An AFM works somewhat like a miniaturized phonograph needle: a tiny tip dangles from a cantilever above a surface that’s being studied. The cantilever measures how much the tip rises and falls as it’s dragged over the surface. It can measure features smaller than a nanometer (billionth of a meter), and detect atomic forces between the probe tip and the surface material.
They combined the AFM with an optical microscope to get a precise map of the bacteria’s location on the hematite.
Though the bacteria are very small -- several hundred thousand of them could fit inside the period at the end of a sentence -- they are still thousands of times bigger than the tip of an AFM probe. So the microscope was able to slide over the surface of individual bacteria to detect protein molecules on the cell surface and in contact with the metal.
The researchers coated their probe tip with antibodies for the protein OmcA, which they suspected Shewanella would use to “breathe” the metal.
Whenever the probe slid over an OmcA protein, the antibody coating would stick to the protein. By measuring the tiny increase in force needed to pull the two apart, the researchers could tell where on the bacteria surface the proteins were located.
The microscope detected OmcA all around the edges of the bacteria, wherever the cell membrane contacted the hematite -- which suggests that the protein does indeed enable the bacteria to “breathe” hematite. The protein was even present in a gelatinous ooze that was seeping from the bacteria. This suggests that Shewanella might create the ooze in order to obtain energy from a wider portion of the metal than it can directly touch, Lower said.

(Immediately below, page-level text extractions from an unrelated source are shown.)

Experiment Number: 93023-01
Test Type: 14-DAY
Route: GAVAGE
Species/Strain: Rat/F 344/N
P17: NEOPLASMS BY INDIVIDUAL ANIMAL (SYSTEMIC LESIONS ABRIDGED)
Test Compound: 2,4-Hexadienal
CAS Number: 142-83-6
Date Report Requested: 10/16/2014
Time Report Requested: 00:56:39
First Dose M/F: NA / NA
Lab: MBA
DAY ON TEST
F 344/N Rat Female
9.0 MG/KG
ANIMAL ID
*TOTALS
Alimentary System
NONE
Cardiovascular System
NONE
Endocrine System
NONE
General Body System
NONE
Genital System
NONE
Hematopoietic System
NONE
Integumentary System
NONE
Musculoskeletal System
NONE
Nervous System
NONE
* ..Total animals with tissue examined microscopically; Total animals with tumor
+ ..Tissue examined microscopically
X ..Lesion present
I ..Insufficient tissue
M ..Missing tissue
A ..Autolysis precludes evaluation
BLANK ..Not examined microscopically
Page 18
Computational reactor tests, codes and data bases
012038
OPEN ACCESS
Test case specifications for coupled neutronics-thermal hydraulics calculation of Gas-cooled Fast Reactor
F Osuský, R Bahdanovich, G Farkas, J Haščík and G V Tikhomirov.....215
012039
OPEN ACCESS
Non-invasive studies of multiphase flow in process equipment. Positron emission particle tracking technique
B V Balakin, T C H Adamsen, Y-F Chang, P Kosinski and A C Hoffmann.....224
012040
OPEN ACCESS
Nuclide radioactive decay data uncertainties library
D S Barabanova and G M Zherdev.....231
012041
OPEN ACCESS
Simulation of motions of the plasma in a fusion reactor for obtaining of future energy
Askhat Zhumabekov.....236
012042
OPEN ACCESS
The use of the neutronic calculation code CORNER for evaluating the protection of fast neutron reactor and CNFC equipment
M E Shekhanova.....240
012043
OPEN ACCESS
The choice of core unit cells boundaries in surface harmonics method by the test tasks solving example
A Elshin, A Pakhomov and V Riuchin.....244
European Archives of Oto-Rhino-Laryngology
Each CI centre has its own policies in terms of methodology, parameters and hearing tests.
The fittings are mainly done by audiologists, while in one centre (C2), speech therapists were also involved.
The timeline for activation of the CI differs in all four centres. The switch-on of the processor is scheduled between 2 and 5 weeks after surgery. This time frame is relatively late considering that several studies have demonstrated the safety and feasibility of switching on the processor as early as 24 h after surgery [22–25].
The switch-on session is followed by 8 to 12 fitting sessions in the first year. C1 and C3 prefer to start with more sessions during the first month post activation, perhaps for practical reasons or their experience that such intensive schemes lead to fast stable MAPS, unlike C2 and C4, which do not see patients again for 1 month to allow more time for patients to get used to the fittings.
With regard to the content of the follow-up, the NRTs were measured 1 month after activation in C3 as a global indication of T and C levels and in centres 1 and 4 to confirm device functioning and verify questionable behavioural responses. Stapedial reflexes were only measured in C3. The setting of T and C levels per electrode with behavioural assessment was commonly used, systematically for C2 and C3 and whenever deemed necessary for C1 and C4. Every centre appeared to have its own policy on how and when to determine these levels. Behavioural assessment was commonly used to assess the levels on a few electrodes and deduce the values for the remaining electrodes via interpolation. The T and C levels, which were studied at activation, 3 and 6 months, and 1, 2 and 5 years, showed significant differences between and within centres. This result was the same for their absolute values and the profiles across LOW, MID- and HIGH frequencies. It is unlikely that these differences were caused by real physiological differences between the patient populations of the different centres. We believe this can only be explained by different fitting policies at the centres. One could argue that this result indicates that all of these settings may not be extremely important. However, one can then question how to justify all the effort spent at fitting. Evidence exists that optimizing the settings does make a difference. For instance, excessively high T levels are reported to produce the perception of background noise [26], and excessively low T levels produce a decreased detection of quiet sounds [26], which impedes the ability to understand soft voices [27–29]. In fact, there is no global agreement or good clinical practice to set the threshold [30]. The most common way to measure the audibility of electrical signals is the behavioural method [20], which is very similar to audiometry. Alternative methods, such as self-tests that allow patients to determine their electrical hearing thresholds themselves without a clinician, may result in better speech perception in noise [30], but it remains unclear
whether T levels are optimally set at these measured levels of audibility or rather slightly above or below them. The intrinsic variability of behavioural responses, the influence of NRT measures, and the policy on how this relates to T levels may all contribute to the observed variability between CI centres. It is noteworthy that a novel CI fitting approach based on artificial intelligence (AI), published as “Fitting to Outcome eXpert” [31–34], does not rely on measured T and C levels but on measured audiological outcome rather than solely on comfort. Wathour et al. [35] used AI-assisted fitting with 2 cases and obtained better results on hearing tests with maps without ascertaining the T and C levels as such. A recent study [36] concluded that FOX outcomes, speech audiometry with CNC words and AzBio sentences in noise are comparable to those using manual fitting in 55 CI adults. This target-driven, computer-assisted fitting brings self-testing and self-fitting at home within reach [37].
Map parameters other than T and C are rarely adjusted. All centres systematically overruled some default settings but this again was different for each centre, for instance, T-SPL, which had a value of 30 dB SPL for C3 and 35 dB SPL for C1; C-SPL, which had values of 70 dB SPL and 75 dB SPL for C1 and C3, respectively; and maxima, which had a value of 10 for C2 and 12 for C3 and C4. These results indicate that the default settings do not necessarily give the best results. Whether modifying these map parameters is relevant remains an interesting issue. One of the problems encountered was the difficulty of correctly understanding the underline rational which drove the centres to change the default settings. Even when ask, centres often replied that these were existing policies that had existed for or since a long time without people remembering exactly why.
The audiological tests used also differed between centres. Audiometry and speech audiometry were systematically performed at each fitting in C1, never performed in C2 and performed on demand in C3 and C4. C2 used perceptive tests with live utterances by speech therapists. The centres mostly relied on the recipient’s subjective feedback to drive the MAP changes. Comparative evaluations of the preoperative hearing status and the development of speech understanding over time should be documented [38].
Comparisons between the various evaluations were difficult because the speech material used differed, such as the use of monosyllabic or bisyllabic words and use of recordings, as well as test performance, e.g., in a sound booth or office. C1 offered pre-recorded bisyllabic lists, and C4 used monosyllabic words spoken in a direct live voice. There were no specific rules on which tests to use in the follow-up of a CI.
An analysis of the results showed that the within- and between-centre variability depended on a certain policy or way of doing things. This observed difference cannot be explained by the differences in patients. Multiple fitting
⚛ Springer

In the future, he and his partners want to test their new microscope technique on other types of cells. They also want to test whether Shewanella produces OmcA on the cell surface when exposed to uranium and technetium.
Lower’s coauthors on the paper hail from Corning, Inc.; Pacific Northwest National Laboratory; Johannes Kepler University of Linz, Austria; Ecole Polytechnique Fédérale de Lausanne, Switzerland; and Umeå University, Sweden.
Adapted from materials provided by Ohio State University.